For a superb analysis of the ramifications of the thin-skinned tit for tat between the Chinese and American governments, I recommend this piece by the journalist John Pomfret, whom I have known since I helped him learn Chinese at Stanford in the late-1970s.

In the short term, I am pessimistic about U.S.-China relations because I think that the leaders of both countries calculate that the benefits of blaming the other play so much to their own political advantage that they may be willing to sacrifice even potentially greater advantages that would accrue to their countries as a whole from cooperation.

That does not mean, however, that improvements in Sino-American relations have no upside, nor does it mean that nothing positive can be done. To the contrary, now is the time when private and subnational actors must step up to seize opportunities for cooperation to defeat COVID-19, save lives, and limit economic hardship. Once through to the other side of this crisis, we may be in a better position to improve how the two countries deal with one another.

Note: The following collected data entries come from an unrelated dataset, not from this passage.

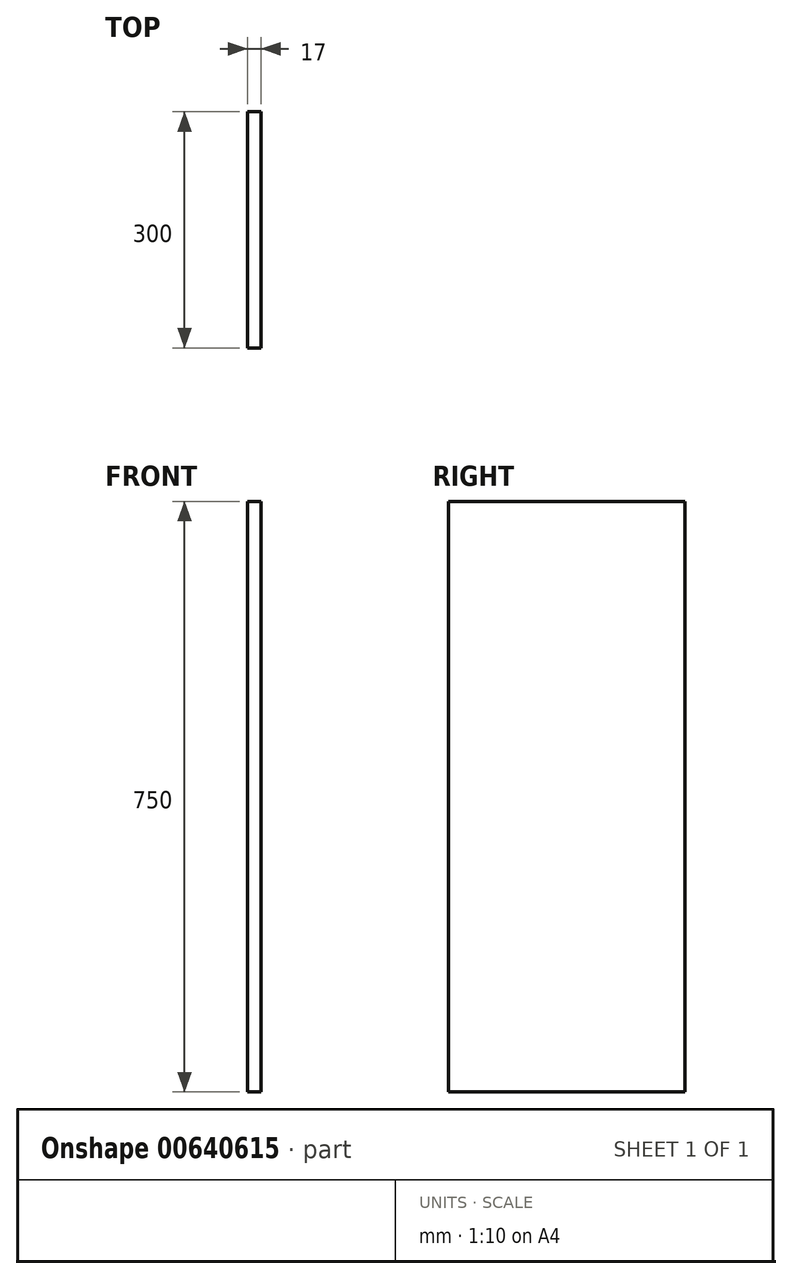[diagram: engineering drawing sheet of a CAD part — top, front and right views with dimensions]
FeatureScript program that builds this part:
annotation { "Feature Type Name" : "Feature", "Feature Type Description" : "" }
export const myFeature = defineFeature(function(context is Context, id is Id, definition is map)
    precondition{}
    {
        {
            var Q0;
            Q0=qCreatedBy(makeId("Right.planeOp"),FACE);
            var sketch = newSketch(context, id + "F0", { "sketchPlane" : qUnion([Q0])});
            skLineSegment(sketch, "E0.bottom", {"start": v(0, 0) * mm, "end": v(-300, 0) * mm});
            skLineSegment(sketch, "E0.top", {"start": v(0, 750) * mm, "end": v(-300, 750) * mm});
            skLineSegment(sketch, "E0.left", {"start": v(0, 0) * mm, "end": v(0, 750) * mm});
            skLineSegment(sketch, "E0.right", {"start": v(-300, 0) * mm, "end": v(-300, 750) * mm});
            skSolve(sketch);
        }
        {
            var Q0;
            Q0 = qSketchRegion(id + "F0", true);
            extrude(context, id + "F1", {"entities" : qUnion([Q0]), "oppositeDirection" : true, "depth" : 17 * mm, "offsetDistance" : 25 * mm});
        }
    });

Thankfully, scientists are working together around the world to find antiviral treatments for COVID-19 and vaccines to prevent it, supported by international bodies, national governments, corporations, and not-for-profit institutions. But more can be done. Given its recent rapid escalation of production of personal protective equipment (P.P.E.), respirators, ventilators, and other equipment, China is in a position to supply a great deal of the material that the United States urgently needs. President Trump has invoked the Defense Production Act with an executive order to ensure that “all health and medical resources needed to respond to the spread of COVID-19 are properly distributed to the Nation’s healthcare system,” something that will undoubtedly take time to implement. Rather than wait for this government initiative to bear fruit, it would be wise for business leaders to instead now be challenging their supply chain managers, industry associations, and humanitarian NGOs to seek out Chinese providers of critical equipment and supplies and to connect them with the state and local governments and hospitals that need them to make sure that Americans—and people of other nations—benefit from China’s enormous production capabilities.

It is time for men and women of good will and practical abilities around the world to set aside politics and join forces to fight COVID-19. If national governments are unable to find ways to cooperate, there is no reason others cannot. Too much is at stake not to.
 

 

John L. Holden is a senior associate (non-resident) in the Trustee Chair in Chinese Business and Economics at the Center for Strategic and International Studies and senior director and head of the China practice for McLarty Associates. He is the former president of the National Committee on U.S.-China Relations.